#### [TEXT UNDER STUDY]
>>>>

The primary outcome was SpO2. Secondary outcomes were VT, respiratory rate, heart rate, pain, exertion, and dyspnea. The primary outcome (SpO2) and heart rate were measured with a pulse oximeter device (Rad-5v; Masimo, Irvine, USA) on the index finger of the patient’s right hand. Values were recorded immediately before and after the exercises as well as the highest value during four minutes of rest following the exercises. VT and respiratory rate were recorded continuously throughout the whole study procedure (see section below) using a portable spirometer (Spiropalm 6MWT; Cosmed, Rome, Italy) connected to an oronasal silicone mask (7350 series; Hans Rudolph Inc, Shawnee, KS, USA). For the analysis of VT and respiratory rate, the mean values of the last minute before and the first minute after the exercises was used. Values during exercise are based on mean values representing the total time frame used for performing the exercise. Endpoint values are based on mean values in the fourth minute after performing the last exercise of the test session.

The patients rated pain, exertion and dyspnea by pointing at a numeric rating scale (NRS) ranging from 0 (none at all) to 10 (worst imaginable). After completion of the endpoint measurement, patients were asked to localize the pain experienced. Baseline characteristics of patients and surgical data were retrieved from medical records.

<<<<

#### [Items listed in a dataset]
>>>>

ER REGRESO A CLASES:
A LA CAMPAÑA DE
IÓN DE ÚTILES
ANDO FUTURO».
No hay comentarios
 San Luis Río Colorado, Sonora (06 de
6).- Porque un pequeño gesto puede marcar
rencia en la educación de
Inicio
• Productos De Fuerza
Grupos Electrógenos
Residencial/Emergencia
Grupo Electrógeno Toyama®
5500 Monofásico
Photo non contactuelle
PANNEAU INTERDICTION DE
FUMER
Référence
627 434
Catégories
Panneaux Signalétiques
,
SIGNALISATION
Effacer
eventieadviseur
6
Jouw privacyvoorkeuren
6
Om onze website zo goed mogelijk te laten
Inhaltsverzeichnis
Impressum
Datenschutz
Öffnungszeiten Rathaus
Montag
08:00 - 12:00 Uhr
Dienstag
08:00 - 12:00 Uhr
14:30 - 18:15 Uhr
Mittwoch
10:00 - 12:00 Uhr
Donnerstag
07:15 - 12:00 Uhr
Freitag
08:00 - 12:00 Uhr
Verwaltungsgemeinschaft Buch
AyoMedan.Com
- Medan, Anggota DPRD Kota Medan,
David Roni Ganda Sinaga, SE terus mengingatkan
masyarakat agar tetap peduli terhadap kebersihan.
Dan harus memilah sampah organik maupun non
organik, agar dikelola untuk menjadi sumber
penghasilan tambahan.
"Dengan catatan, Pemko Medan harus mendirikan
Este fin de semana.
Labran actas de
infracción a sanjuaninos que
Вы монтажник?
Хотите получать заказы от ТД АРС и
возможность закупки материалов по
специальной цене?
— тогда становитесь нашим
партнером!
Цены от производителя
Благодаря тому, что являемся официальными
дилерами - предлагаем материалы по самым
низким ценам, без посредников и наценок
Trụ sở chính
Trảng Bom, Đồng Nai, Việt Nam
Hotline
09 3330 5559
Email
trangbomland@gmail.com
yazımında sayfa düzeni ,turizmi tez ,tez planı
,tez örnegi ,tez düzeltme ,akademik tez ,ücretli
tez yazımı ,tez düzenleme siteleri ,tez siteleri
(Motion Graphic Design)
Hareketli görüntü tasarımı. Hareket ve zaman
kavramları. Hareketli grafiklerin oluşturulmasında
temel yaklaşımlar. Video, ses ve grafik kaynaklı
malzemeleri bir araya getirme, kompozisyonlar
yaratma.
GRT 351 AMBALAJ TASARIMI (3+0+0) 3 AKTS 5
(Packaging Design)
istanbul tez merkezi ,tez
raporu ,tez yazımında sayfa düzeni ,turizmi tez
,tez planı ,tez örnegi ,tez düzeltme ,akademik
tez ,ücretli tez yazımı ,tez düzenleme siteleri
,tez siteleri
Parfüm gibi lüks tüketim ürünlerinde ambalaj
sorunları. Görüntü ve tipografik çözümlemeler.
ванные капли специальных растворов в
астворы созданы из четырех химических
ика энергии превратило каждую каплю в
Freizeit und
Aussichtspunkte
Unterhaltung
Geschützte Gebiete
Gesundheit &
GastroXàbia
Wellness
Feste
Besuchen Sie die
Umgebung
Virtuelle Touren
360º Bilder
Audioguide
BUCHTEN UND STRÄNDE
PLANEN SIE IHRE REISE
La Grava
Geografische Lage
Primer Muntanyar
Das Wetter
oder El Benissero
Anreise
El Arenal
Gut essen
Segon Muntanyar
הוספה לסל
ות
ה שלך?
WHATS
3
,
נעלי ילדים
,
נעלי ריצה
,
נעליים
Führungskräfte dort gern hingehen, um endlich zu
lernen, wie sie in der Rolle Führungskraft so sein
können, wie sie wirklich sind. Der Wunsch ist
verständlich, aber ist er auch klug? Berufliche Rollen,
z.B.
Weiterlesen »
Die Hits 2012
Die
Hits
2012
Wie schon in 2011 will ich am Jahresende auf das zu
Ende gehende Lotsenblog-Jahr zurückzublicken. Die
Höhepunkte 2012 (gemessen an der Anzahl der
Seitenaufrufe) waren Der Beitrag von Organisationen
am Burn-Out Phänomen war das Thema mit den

<<<<

#### [ASSIGNED TASK 1]
According to the text on outcome measures, why could VT and respiratory rate values be taken for the periods before, during, and after the exercises? Answer in one to three sentences.
#### [ASSIGNED TASK 2]
Can you carry on the text on outcome measures from the point where it stops?

#### [ANSWER SECTION 1]
VT and respiratory rate were recorded continuously throughout the whole study procedure. A portable spirometer connected to an oronasal silicone mask did the recording, so means could be taken for the last minute before the exercises, the time spent exercising, the first minute after, and the fourth minute after the last exercise.

#### [ANSWER SECTION 2]
Study procedure

Baseline measurements of SpO2, VT, respiratory rate and heart rate were carried out after resting for at least 10 min lying in bed in a supine position, with approximately 30 degrees head of bed elevation. After the supine rest, the patients were mobilized to a sitting upright position on the edge of the bed and rested for four minutes. Immediately before the first series of elevations, assessments of SpO2, VT, respiratory rate, heart rate, pain, exertion and dyspnea were conducted and repeated immediately after the exercises. VT was measured continuously during the interventions. After a wash-out period of four minutes with the patient remaining in a sitting upright position on the edge of the bed, the measurements were repeated the same way for the second set of elevations. After another four minutes’ wash-out period, an endpoint measurement was performed. During resting periods, the patient was instructed to sit and rest without talking. The study procedure took maximally 30 min to complete.

Statistical analysis

The number of patients in this study was determined based on a study by Fjerbaek et al. [22], which demonstrated that mobilization from supine to sitting led to a significant improvement in SpO2, and a study on the immediate effects of deep breathing exercises on oxygenation after cardiac surge [17]. With regard to the power calculations for crossover designs aiming at 80% power (α = 5%), at least 18 patients were required for this study considering a SD of ± 1.4 and a mean difference of 1% in SpO2 between interventions. To compensate for potential dropouts, another four patients were included.

The Shapiro-Wilk test was used to test normality distribution. Results are reported in mean values and SD or median and interquartile range [IQR]. Comparisons between ROM-DB and ROM were analyzed with paired Student’s t-test or Wilcoxon signed rank test, depending on levels of measurement and data distribution, and a 95% confidence interval (CI) was used. Carry-over effects were analyzed with Wilcoxon rank sum test for each outcome [23]. All results refer to two-sided tests, and p values < 0.05 were considered significant. Version 27 of the SPSS software package (SPSS Inc) was used for statistical analysis.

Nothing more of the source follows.